Não foi uma surpresa. Acontecera que os activistas foram presos, interrogados, mas desta vez vim a saber que o meu nome tinha sido mencionado de forma explicita durante o interrogatório de outras pessoas, algo que nunca aconteceu antes. Ficou claro que algo estava a acontecer, já tinha planeado a partida e então decidi antecipar o voo. Mas não tive tempo. Quando a segurança invadiu a minha casa, faltavam apenas duas horas antes de ir ao aeroporto. Imediatamente me informaram que tanto a minha namorada quanto eu estávamos presos ao abrigo do Artigo 107 do Código Penal: ter usado fundos estrangeiros para actividades contrárias à segurança nacional. Sobre o tema da segurança, o artigo mais famoso e frequentemente usado contra advogados, jornalistas e defensores dos direitos é 105: incitar a subversão contra os poderes do Estado. Fica numa secção que até 1997 era definida de “crimes contra-revolucionários”, agora fala-se de “segurança nacional” mas é a mesma coisa.
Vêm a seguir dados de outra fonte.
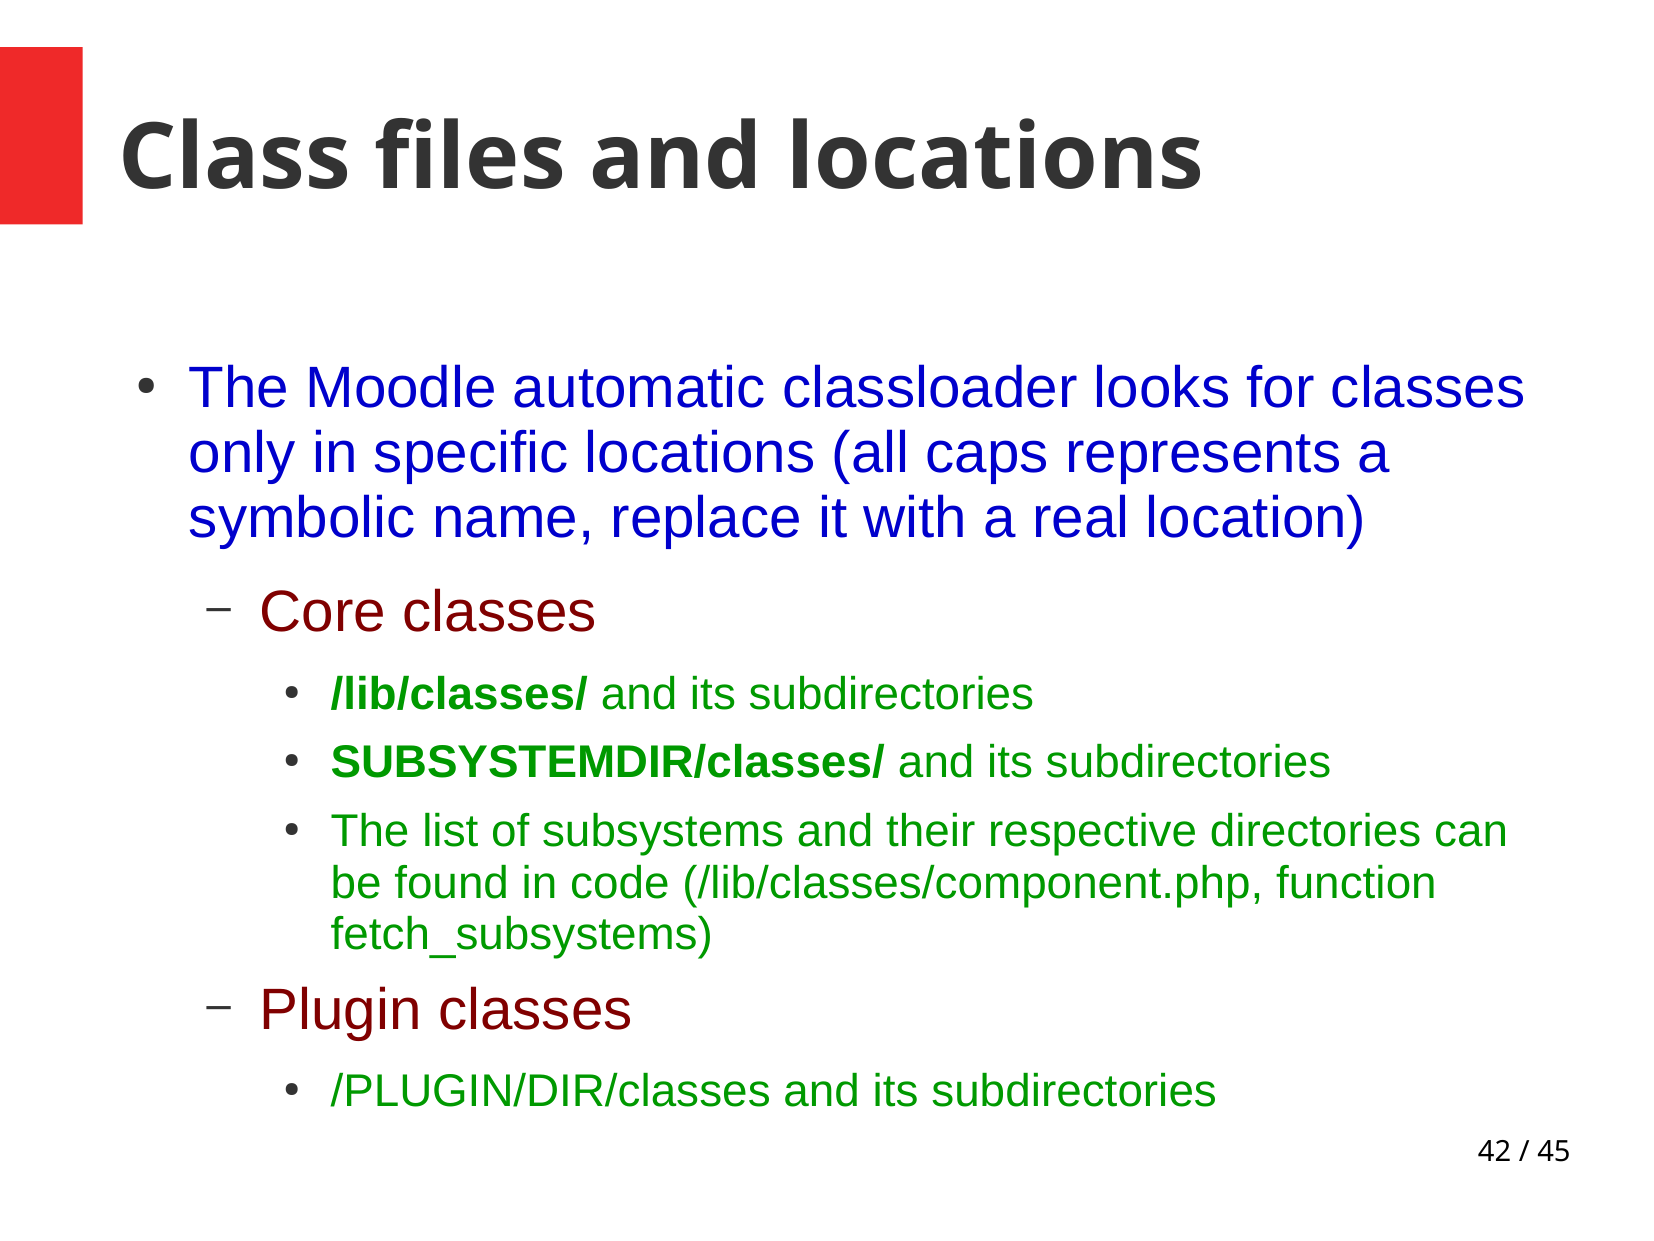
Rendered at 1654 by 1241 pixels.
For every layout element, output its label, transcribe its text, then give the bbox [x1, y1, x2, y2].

title Class files and locations [118, 49, 1571, 257]
list The Moodle automatic classloader looks for classes only in specific locations (all caps represents a symbolic name, replace it with a real location) Core classes /lib/classes/ and its subdirectories SUBSYSTEMDIR/classes/ and its subdirectories The list of subsystems and their respective directories can be found in code (/lib/classes/component.php, function fetch_subsystems) Plugin classes /PLUGIN/DIR/classes and its subdirectories [118, 354, 1536, 1074]
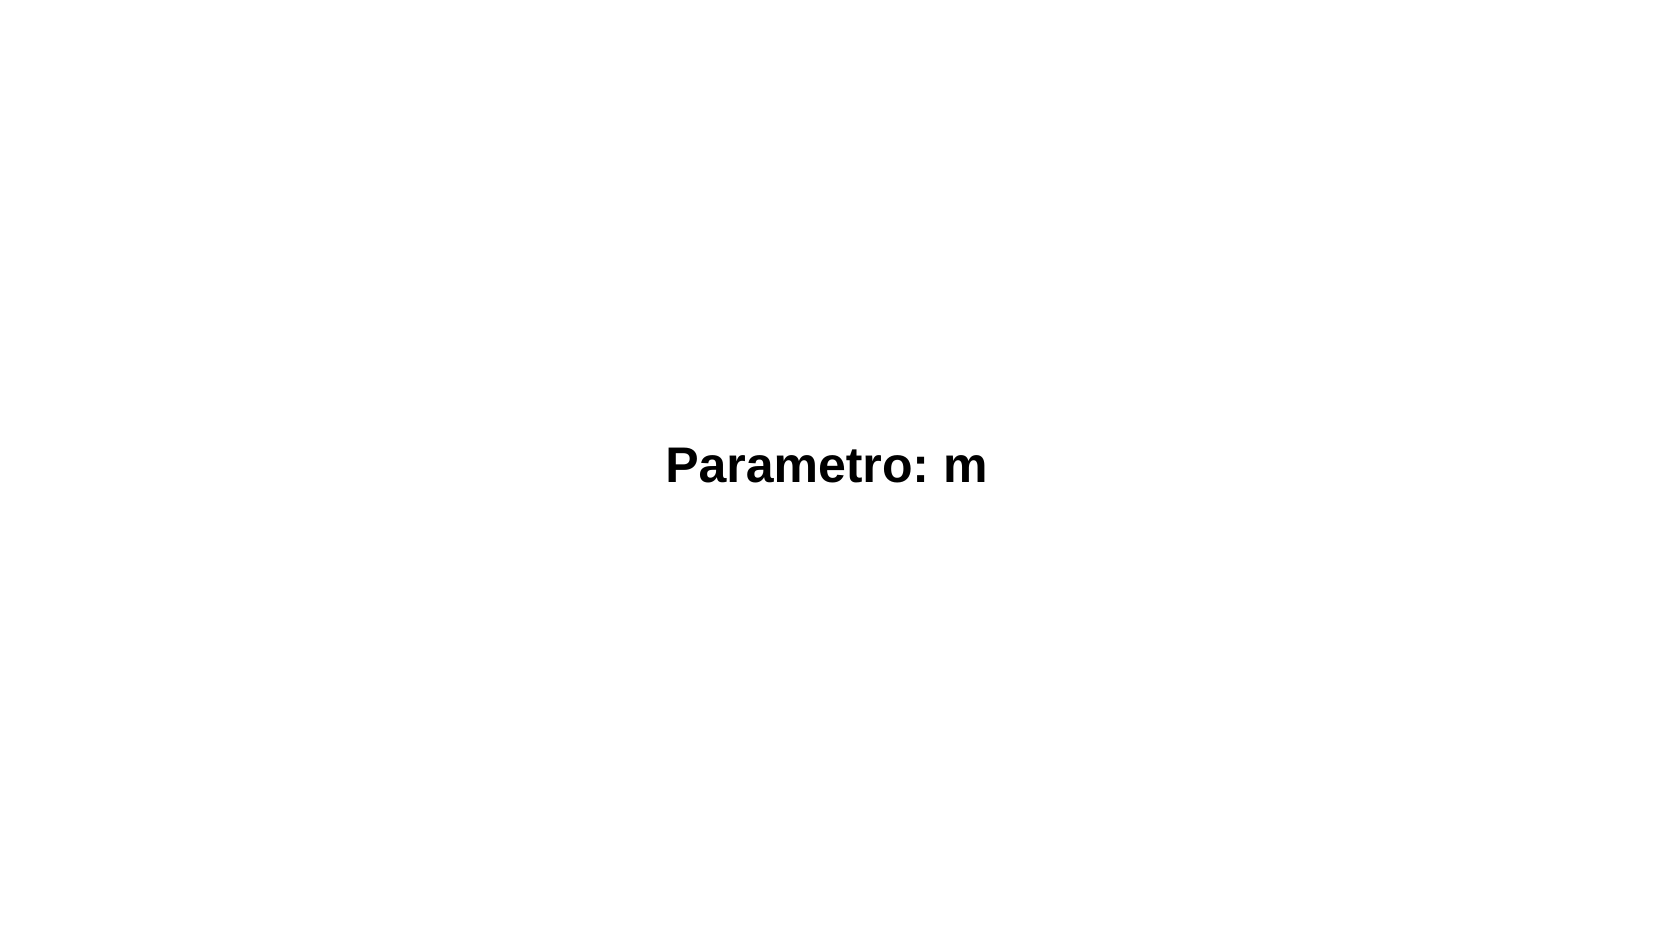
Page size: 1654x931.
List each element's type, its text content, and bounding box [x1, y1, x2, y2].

text_box Parametro: m [650, 429, 1003, 501]
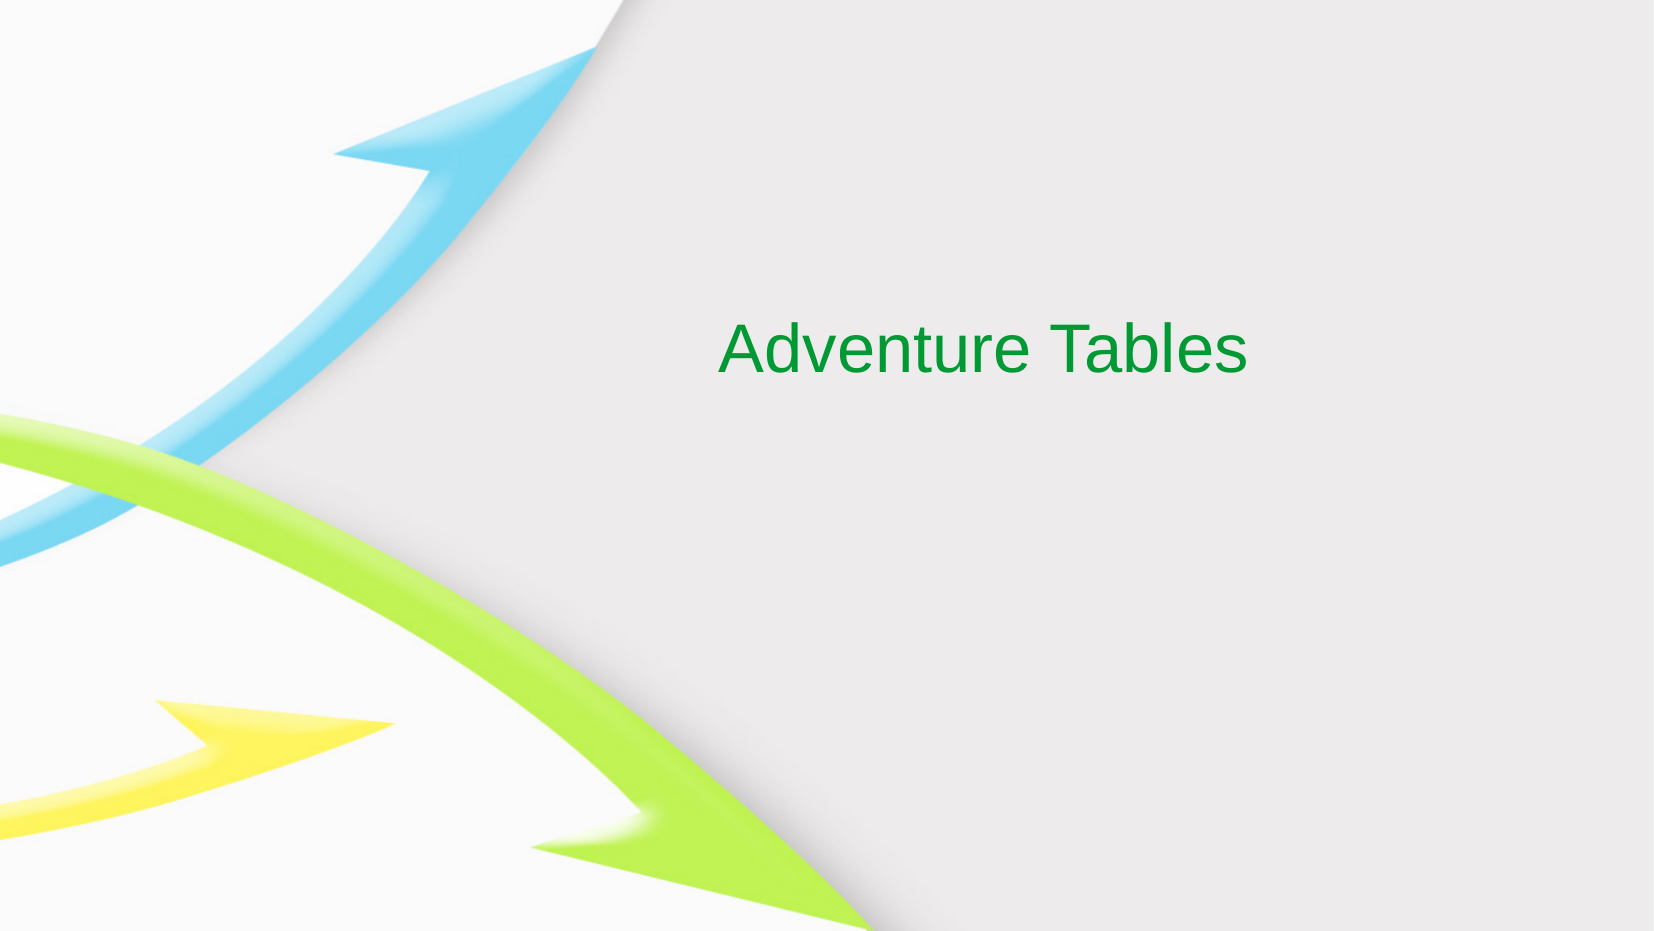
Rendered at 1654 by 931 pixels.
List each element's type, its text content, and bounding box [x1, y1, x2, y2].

Como é a tortura da qual fala Teng Biao?

Eu fui tratado com luvas de veludo em comparação com o que passam os chineses. Claro, estava privado do sono e sofri interrogatórios intermináveis, geralmente noturnos, com o policia bom e o policia mau, mas nunca foi fisicamente torturado porque estrangeiro. Em outros casos, isso vai além do simples isolamento: há espancamentos, posições de stresse, ingestão forçadas de drogas forçadas e horas passadas encadeadas. Todos os depoimentos revelam que a tortura mental e física é sistemática. Um meu colega ficou surpreso com o quão experientes eles eram, espancam e não deixam marcas. Foi muito doloroso, mas nenhum traço era visível no corpo. Outros relataram o uso da “cadeira pendente”, onde você é forçado a sentar-se num banquinho alto, com as pernas que não podem tocar o chão. É mantido assim até 20 horas por dia e o inchaço das pernas causa imensas dores. Se você tentar mexer-se, eles batem.

O Ocidente não tem espessura moral para dar à China lições de superioridade democrática. Mas, deixando de lado as comparações, não é difícil entender como as leis da China não tenham em conta os tão desejados padrões internacionais do direito individual: a lei deve ser acessível, previsível, justa e responsável.

A China afirma estar baseada no estado de direito, mas na realidade há um autoritarismo do governo que explora o sistema legislatório para preservar o poder do Partido Comunista. Todo o sistema legal é projetado para punir as vozes independentes e proteger o partido. A luta das minorias do Tibete, dos uigures ou do povo Akha são apenas alguns exemplos.

Termina Teng Biao:

Geralmente, na China, quando uma lei é a favor do governo, é efectivamente implementada e até mesmo estendida além dos seus limites. Quando é a favor dos cidadãos, há sempre algo errado com a sua aplicação.

Não só na China.

 

Ipse dixit.

Fontes: Internazionale, Safeguard Defenders, China Urgent Action Working Group

, BBC vídeo: Where are China’s missing human rights lawyers?